YOUR INSTRUCTIONS — Show the lines below where "worn" occurs.
<<<<
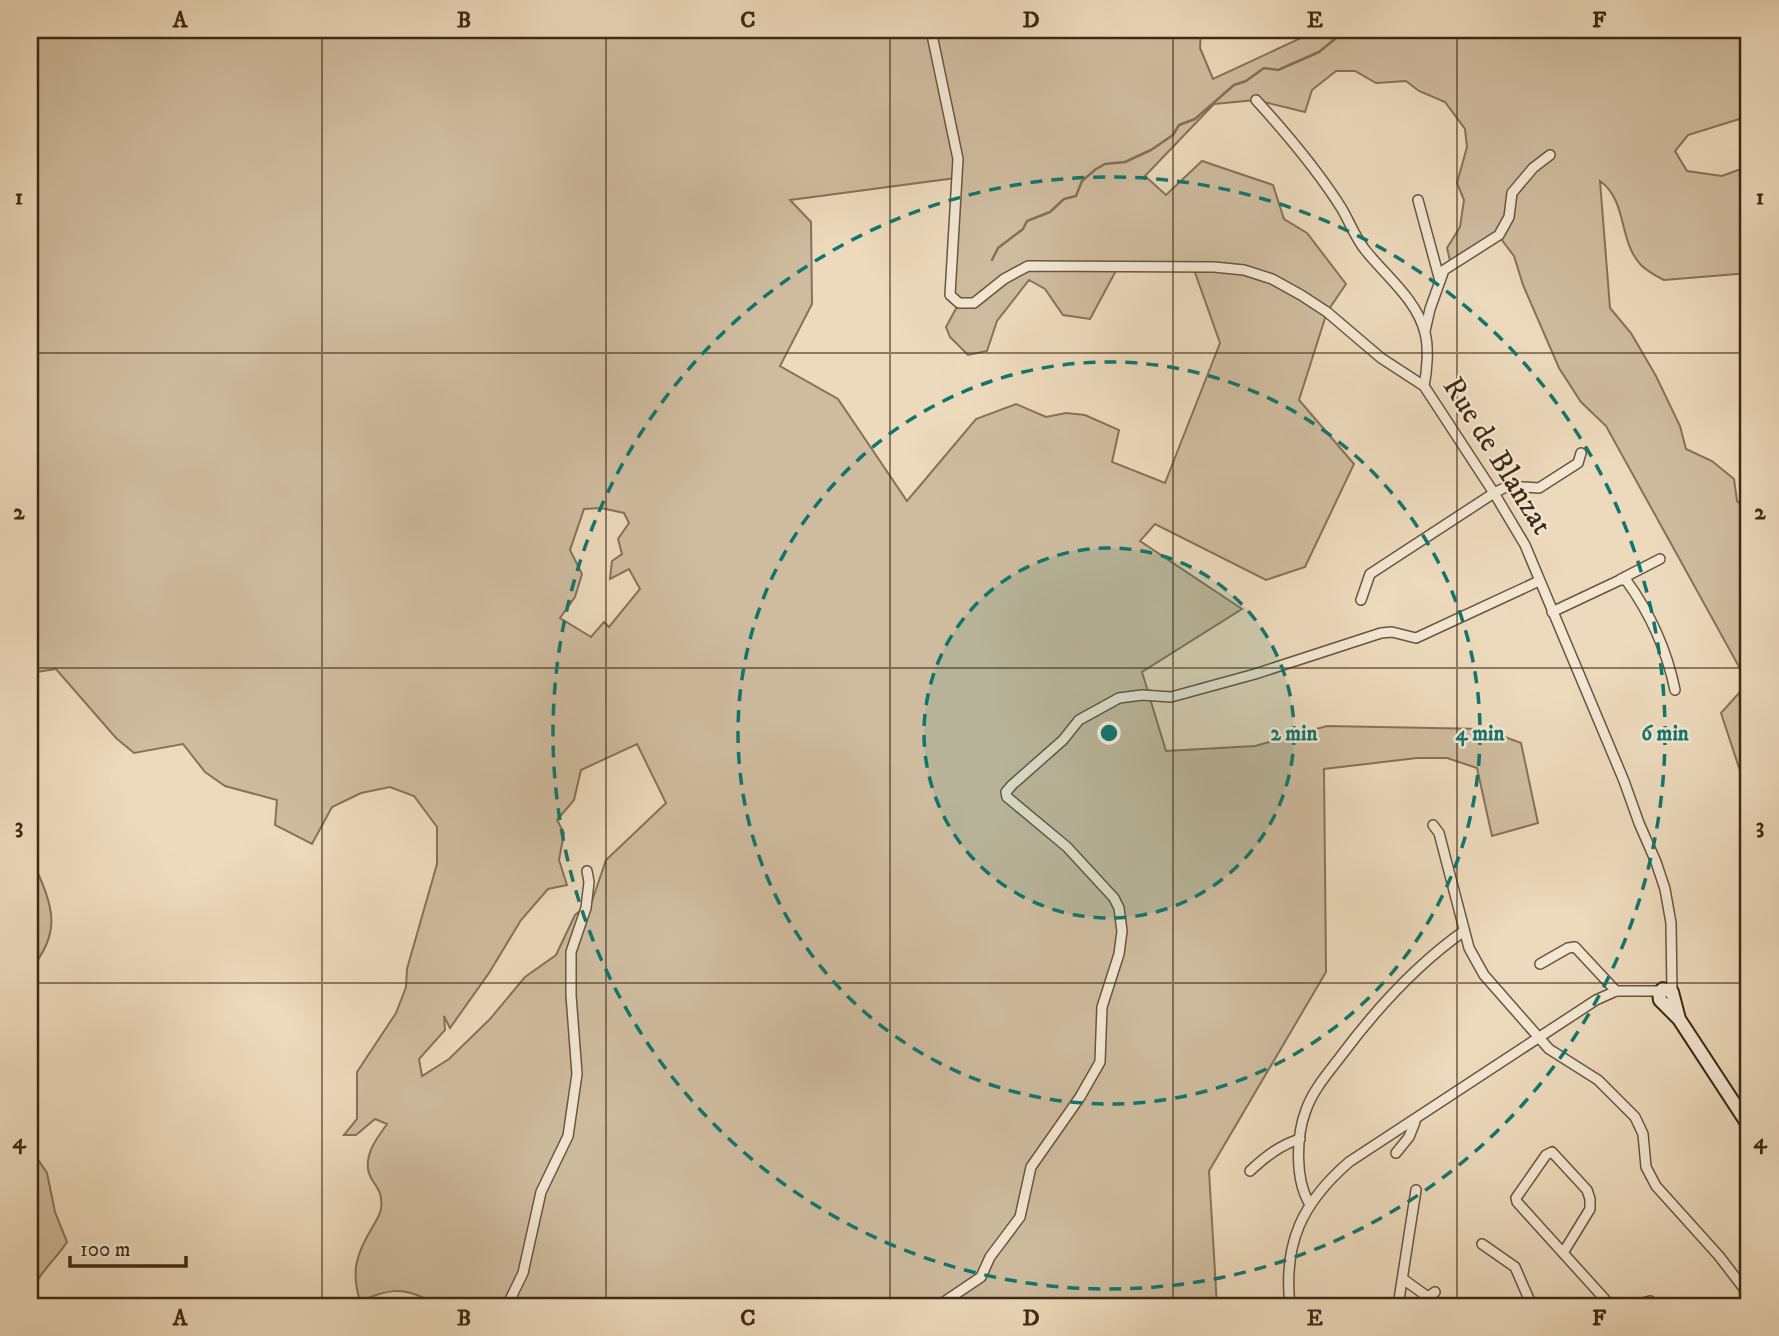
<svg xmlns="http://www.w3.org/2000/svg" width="1779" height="1336" font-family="'IM FELL DW Pica',serif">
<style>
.green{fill:#cfbc9f;stroke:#867259;stroke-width:2;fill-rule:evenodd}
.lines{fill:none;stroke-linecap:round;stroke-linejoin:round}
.stream{stroke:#846f56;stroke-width:2.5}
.street-casing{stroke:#6a553d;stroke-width:12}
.secondary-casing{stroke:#3e2913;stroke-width:16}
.street{stroke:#f3e7d3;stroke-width:9}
.secondary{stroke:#f3e7d3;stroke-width:12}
.grid{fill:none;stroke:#3e2913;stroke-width:2;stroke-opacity:0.55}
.ring{fill:none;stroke:#0f766e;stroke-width:3.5;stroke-dasharray:12 9}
.labels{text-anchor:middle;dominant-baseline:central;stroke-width:5;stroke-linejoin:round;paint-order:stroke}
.street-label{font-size:30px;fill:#3e2913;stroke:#f3e7d3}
.centre{fill:#0f766e;stroke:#f3e7d3;stroke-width:3.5}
.ring-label{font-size:21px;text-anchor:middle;font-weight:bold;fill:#0f766e;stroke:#f3e7d3;stroke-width:5;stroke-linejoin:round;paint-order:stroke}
.neatline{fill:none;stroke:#3e2913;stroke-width:2.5}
.grid-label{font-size:23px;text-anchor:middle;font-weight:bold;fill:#3e2913}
</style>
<rect width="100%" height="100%" fill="#eddabc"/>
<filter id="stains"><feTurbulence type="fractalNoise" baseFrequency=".00286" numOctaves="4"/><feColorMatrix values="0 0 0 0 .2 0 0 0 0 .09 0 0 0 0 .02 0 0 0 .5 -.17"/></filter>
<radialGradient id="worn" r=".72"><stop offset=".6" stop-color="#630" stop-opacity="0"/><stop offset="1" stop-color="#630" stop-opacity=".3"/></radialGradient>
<!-- green -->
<g class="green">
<path d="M30,30H1201L1200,48L1213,79L1301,38L1306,30H1737L1749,35V116L1688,135L1675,151L1687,171L1722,176L1749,166V273L1664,280C1656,276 1647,271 1641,265C1618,241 1628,201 1600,181L1610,308L1631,333L1656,376L1680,426L1686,449L1712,461L1734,479L1737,501L1749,511V775L1743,780L1721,713L1748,683L1606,426L1581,402L1559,368L1523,285L1514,256L1498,235L1451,265L1447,248L1460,227L1464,200L1457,183L1467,147L1465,129L1445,102L1419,91L1406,81L1376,83L1355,71H1336L1312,90L1305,112L1256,100L1214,104L1145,176L1166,195L1202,161L1273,185L1284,219L1307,233L1346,284L1327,312L1299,400L1354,464L1305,567L1266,580L1155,524L1140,541L1242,609L1142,672L1166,751L1255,746L1327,726L1484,729L1521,743L1538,823L1492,836L1477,768L1447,758H1417L1324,769L1326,972L1209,1171L1217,1306H428V1300C401,1286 387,1290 360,1301C351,1272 356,1254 372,1228C375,1222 380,1216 381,1209C384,1187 370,1184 368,1169C366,1151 378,1137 387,1124L375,1119L356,1135H344L357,1119V1072L396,1013L406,987L407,969L437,864V827L414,796L390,787L361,793L332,807L312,844L275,825L277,800L225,786L205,772L183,744L134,753L116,738L56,669L30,673ZM956,178L950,295L959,303L946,327L950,337L968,355L987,351L997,321L1029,280L1045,289L1063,315L1090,319L1118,267H1193L1220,343L1165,483L1112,462L1119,430L1085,415L1066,413L1046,417L1016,404L976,419L907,501L838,399L780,366L812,304L811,222L790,200ZM601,508L624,513L629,523L618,539L622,554L612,561L610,579L629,569L640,589L609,627L604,622L591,637L560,618L575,597L582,574L570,550L584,509ZM637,744L666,803L606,860L592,901L575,915L556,955L525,977L490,1019L449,1059L422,1076L419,1059L445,1030L444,1016L450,1028L489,973L521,920L548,889L567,885L559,860L564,833L557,820L574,800L581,770Z"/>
<path d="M30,869H36C55,909 60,935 30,970Z"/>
<path d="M30,1161H39L47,1173L55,1212L67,1242C55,1261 34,1276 30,1300Z"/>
</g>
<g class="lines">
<!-- stream -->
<polyline class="stream" points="992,260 998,248 1023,229 1027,221 1050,212 1064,199 1076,196 1082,181 1096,169 1105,164 1125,162 1151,150 1173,135 1179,125 1195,119 1234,85 1246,81 1264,68 1278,70 1319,52 1335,39 1339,30"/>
<defs>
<g id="street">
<polyline points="931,30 958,159 950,295 959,303 974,303 1004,279 1028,266 1214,267 1244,270 1272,279 1301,295 1327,312 1381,358 1424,386 1494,493 1525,545 1624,781 1639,823 1656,862 1665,889 1671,923 1672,992"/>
<path d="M1256,100C1287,134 1317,169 1342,209C1350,223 1356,239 1366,251C1386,276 1417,300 1425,333C1429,348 1427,371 1424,386"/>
<polyline points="1418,200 1440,281"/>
<polyline points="1425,331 1430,309 1444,270 1499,235 1509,217 1512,193 1533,168 1550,155"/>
<polyline points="1621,579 1660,559"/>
<polyline points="1361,600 1370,574 1494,493 1508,486 1539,488 1578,463 1581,453"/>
<path d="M1552,612L1620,580H1626C1650,613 1667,651 1675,690"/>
<polyline points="1433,825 1439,833 1469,948 1484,975 1549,1049 1598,1080 1635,1117 1643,1134 1646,1167 1656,1186 1719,1256 1749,1295"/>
<polyline points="1540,964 1568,948 1575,947 1616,991"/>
<polyline points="1396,1153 1409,1137 1415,1122"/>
<path d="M1250,1171C1265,1157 1280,1145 1300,1139"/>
<path d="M1309,1203C1295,1179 1296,1136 1306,1110C1313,1090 1328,1073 1341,1056C1376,1009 1416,965 1464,931"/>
<polyline points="1482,1244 1515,1267 1532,1306"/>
<polyline points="1563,1253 1590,1209 1590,1199 1587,1190 1552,1152 1546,1155 1516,1198 1517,1202 1611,1306"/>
<polyline points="1403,1279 1428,1297 1435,1292"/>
<polyline points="507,1306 523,1273 541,1192 568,1136 577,1074 571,995 571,952 586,908 589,882 587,871"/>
<polyline points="938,1306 981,1277 990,1257 1020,1217 1031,1167 1080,1097 1100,1062 1102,1007 1119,954 1122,931 1119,908 1114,898 1067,847 1007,797 1006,792 1012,785 1063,740 1079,720 1119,698 1142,695 1171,697 1255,674 1381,633 1392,632 1416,638 1539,581"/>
<path d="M1290,1306C1283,1243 1302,1203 1349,1162L1596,1000L1616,991H1661"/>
<polyline points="1398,1306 1416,1190"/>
<polyline points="1630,1306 1650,1301"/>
</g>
<polyline id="secondary" points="1679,1019 1672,992 1663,989 1659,993 1660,1000 1679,1019 1749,1126"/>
</defs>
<!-- street casing -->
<use href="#street" class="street-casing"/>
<!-- secondary casing -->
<use href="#secondary" class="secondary-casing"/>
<!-- street -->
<use href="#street" class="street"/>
<!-- secondary -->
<use href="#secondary" class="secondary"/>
</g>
<!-- grid -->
<path class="grid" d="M322,30V1306M606,30V1306M890,30V1306M1173,30V1306M1457,30V1306M30,353H1749M30,668H1749M30,983H1749"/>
<!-- distance rings -->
<circle cx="1109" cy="733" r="185" fill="#0f766e" fill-opacity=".12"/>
<g class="ring">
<circle cx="1109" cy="733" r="185"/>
<circle cx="1109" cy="733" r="371"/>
<circle cx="1109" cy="733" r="556"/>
</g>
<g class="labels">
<!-- street labels -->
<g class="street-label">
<text transform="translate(1497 456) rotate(58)">Rue de Blanzat</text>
</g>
</g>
<circle cx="1109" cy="733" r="10" class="centre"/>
<g class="ring-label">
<text x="1294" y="740">2 min</text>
<text x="1480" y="740">4 min</text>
<text x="1665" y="740">6 min</text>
</g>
<!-- margin -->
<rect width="1779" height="1336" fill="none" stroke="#eddabc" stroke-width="77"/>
<!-- scale -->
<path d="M70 1256v10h116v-10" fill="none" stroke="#3e2913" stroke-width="3.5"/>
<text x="80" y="1256" font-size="21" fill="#3e2913" stroke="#f3e7d3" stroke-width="5" paint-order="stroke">100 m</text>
<rect x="38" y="38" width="1702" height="1260" class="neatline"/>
<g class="grid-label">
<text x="180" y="27">A</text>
<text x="464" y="27">B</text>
<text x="748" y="27">C</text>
<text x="1031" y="27">D</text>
<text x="1315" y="27">E</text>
<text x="1599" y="27">F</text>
<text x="19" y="204">1</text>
<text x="1760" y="204">1</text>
<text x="19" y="519">2</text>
<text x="1760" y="519">2</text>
<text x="19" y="833">3</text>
<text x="1760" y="833">3</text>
<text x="19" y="1148">4</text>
<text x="1760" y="1148">4</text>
<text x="180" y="1325">A</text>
<text x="464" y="1325">B</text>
<text x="748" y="1325">C</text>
<text x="1031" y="1325">D</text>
<text x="1315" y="1325">E</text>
<text x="1599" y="1325">F</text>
</g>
<rect width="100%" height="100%" filter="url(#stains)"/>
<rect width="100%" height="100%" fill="url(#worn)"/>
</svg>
>>>>
THE COMPLETED TASK —
<radialGradient id="worn" r=".72"><stop offset=".6" stop-color="#630" stop-opacity="0"/><stop offset="1" stop-color="#630" stop-opacity=".3"/></radialGradient>
<rect width="100%" height="100%" fill="url(#worn)"/>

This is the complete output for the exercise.